«Questa mattina, prima di andare al lavoro, ho mandato un messaggio a Zanda, gli ho scritto che lo aspetto al via, al più presto.»
Enrico Ghidoni è, come si dice, “sul pezzo”: fratello minore di Roberto (leggenda dell’Iditaroad trail race), la Yukon Artic Ultra la conosce bene avendola vinta cinque volte, quattro delle quali nella versione lunga, quella da 430 miglia (con un record di 8 giorni e 21 ore). Per questo gli abbiamo chiesto di aiutarci a capire cosa può essere accaduto all’ultramaratoneta sardo Roberto Zanda.
«Non ho avuto modo di parlare con Zanda ̶ precisa Enrico ̶ , ma da quello che ho potuto leggere è molto probabile che quello che gli è accaduto sia conseguenza dell’ipotermia. Gli episodi di congelamento sono frequenti a quelle temperature, ma sono di diversa gravità, dal primo al quarto grado. Quello che ha colpito Roberto è un congelamento di quarto grado, dovuto probabilmente a una forte e prolungata esposizione di una parte del corpo all’aria. L’ipotermia si presenta in modo subdolo, con una sonnolenza che, dopo ore e ore di corsa, è facile scambiare per stanchezza, esaurimento delle forze. Con la sonnolenza e la concomitante condizione di fame e privazione di sonno, è facile essere vittima di allucinazioni. Roberto ha parlato di una casetta in cui si sarebbe rifugiato, che però pare non esista. L’ipotermia gioca questi brutti scherzi. Tipico, ad esempio, è togliersi le scarpe senza avere prima acceso un fuoco che permetta di tenere caldo il piede durante i minuti in cui resta “nudo” a contatto con l’aria.»
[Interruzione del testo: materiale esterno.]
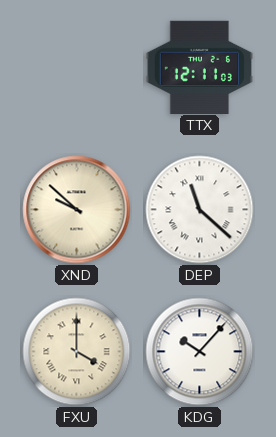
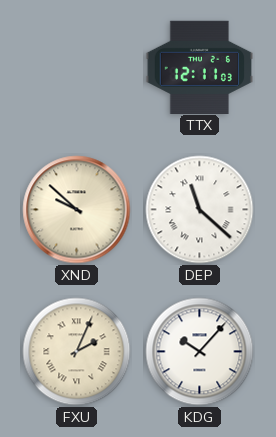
FXU: 4:00 -> 2:04
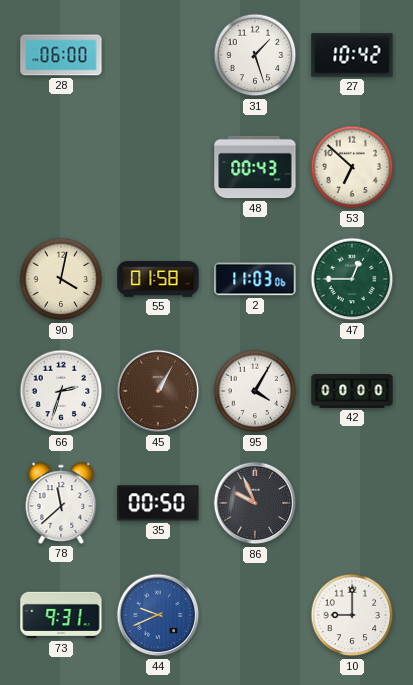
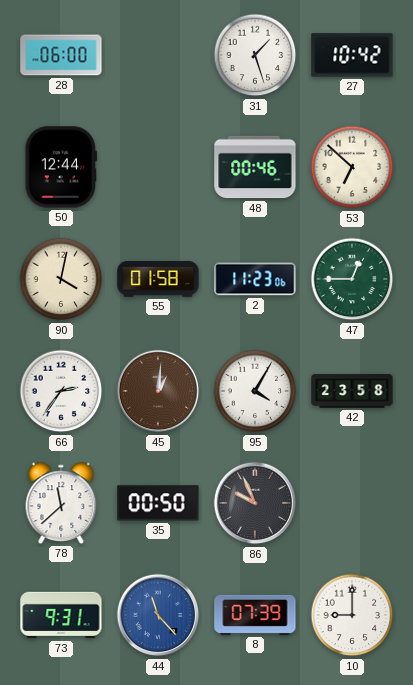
50: none -> 12:44
48: 00:43 -> 00:46
2: 11:03 -> 11:23
66: 2:33 -> 2:36
45: 1:05 -> 1:01
42: 00:00 -> 23:58
44: 9:41 -> 11:23
8: none -> 07:39
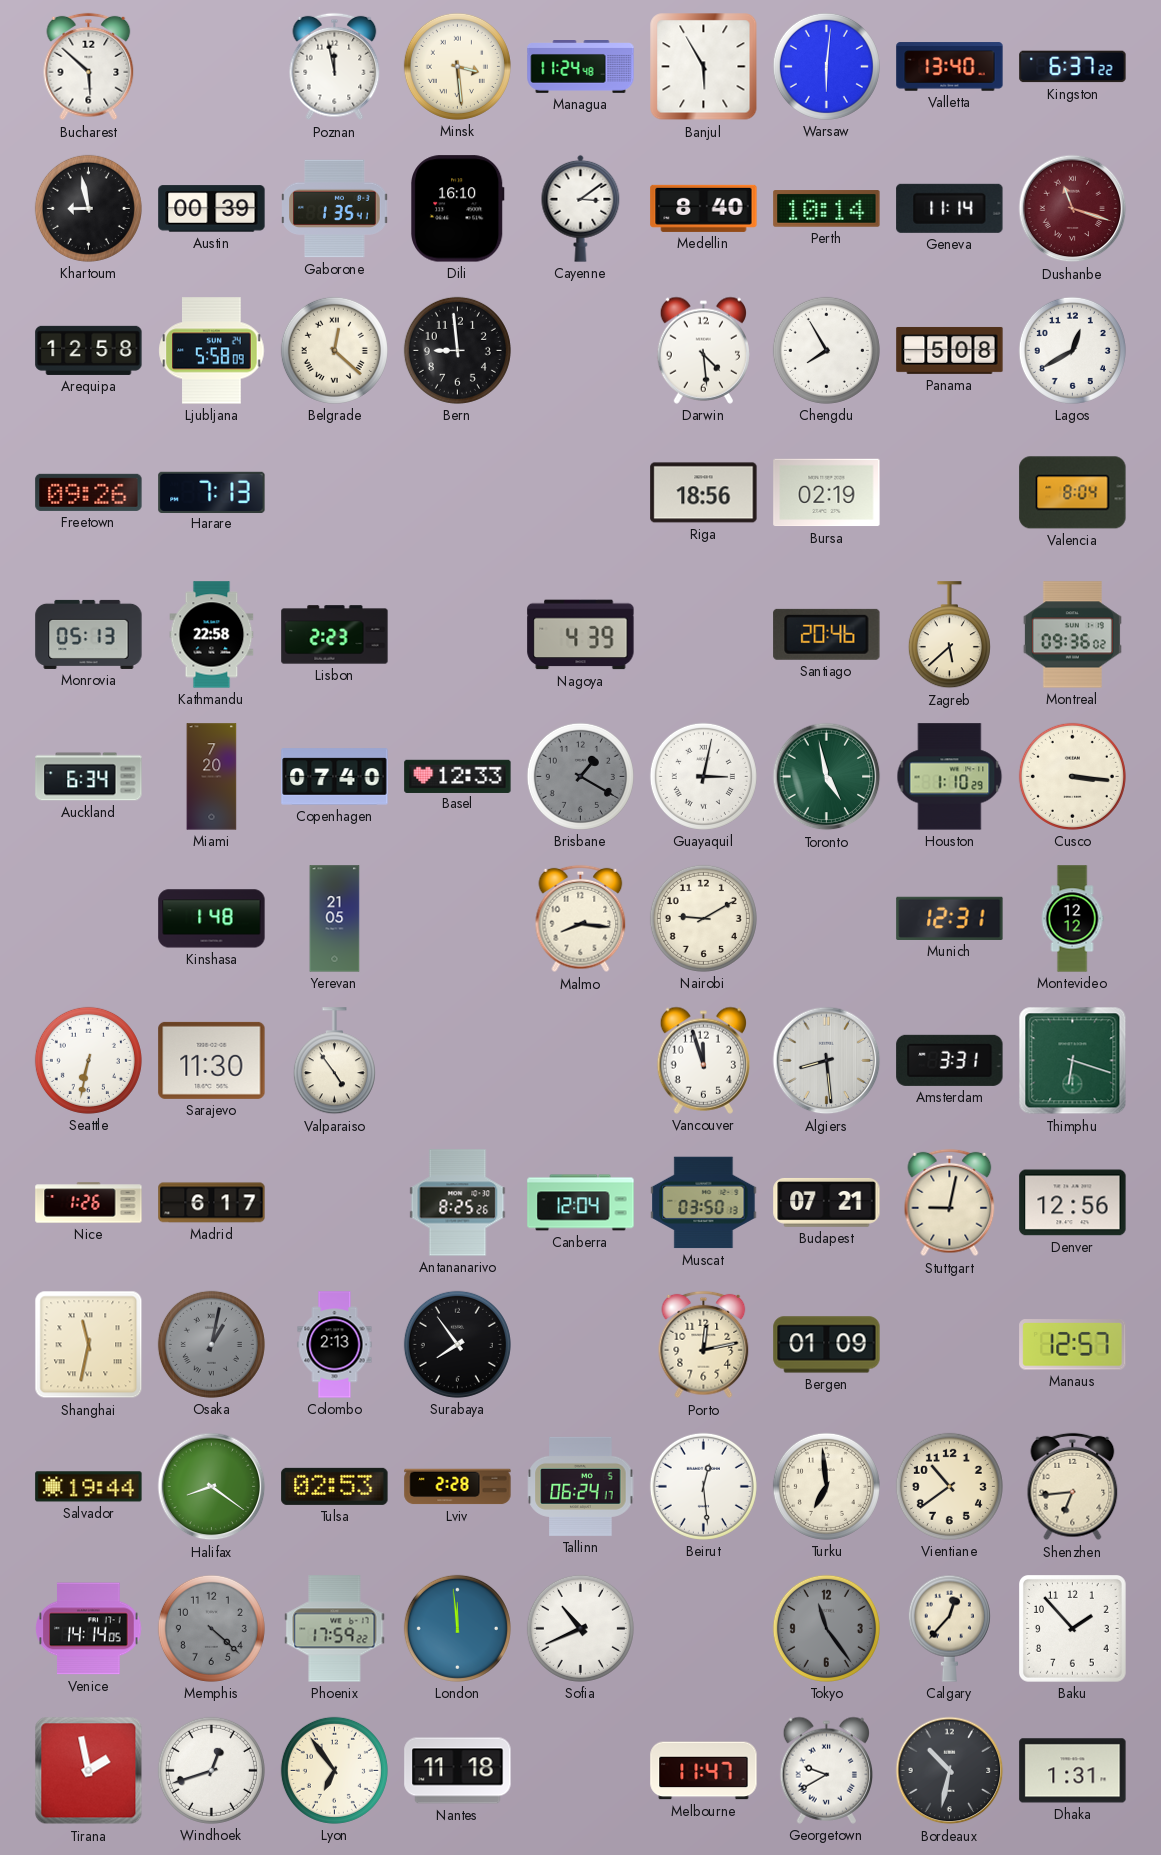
«È capitato anche a me – ricorda Enrico Ghidoni – quando, nel 2015, mi ritrovai a un certo punto a parlare con mia figlia Stefania, che… evidentemente non c’era! Ho avuto la fortuna di ritrovare un attimo di lucidità, fermarmi e infilarmi al volo dentro al sacco a pelo a riposare e scaldarmi. Quell’attimo, probabilmente, mi ha salvato. Lo stesso fatto che Zanda non abbia azionato l’help (sul trasmettitore satellitare di cui ogni concorrente è dotato) è un altro elemento che fa pensare a una perdita di lucidità.»
Allucinazioni da stanchezza, privazione di sonno, congelamento sempre in agguato. Durante l’edizione del 2007 (la prima vinta da Ghidoni) la temperatura scese a -61°.
Chiediamo infine a Enrico Ghidoni di spiegarci come ci si può allenare per affrontare condizioni simili: «La preparazione atletica, così come la intendiamo per le ultramaratone su strada, qui va in secondo piano. Il “sale” della sfida, la capacità che più di tutte può fare la differenza tra sopravvivere integri o rischiare gravi conseguenze, è saper prendere la decisione giusta al momento giusto, senza ritardare. La decisione da prendere è spesso quella di fermarsi, ripararsi e riposare. La Yukon Artic Ultra è questo in sostanza: una partita a scacchi con una natura estrema, che ti manda dei segnali (stanchezza, ipotermia) e aspetta la tua reazione. Tutto si decide lì, nella tua capacità di scegliere cosa fare. La condizione fisica è importante, per carità, ma non fa la differenza: alla “Yukon” ho battuto atleti, che se mi incontrano in mille altre gare mi battono milleuno volte. Lì, però, quello che conta è l’armonia continua tra corpo e mente, e questo non è allenabile.»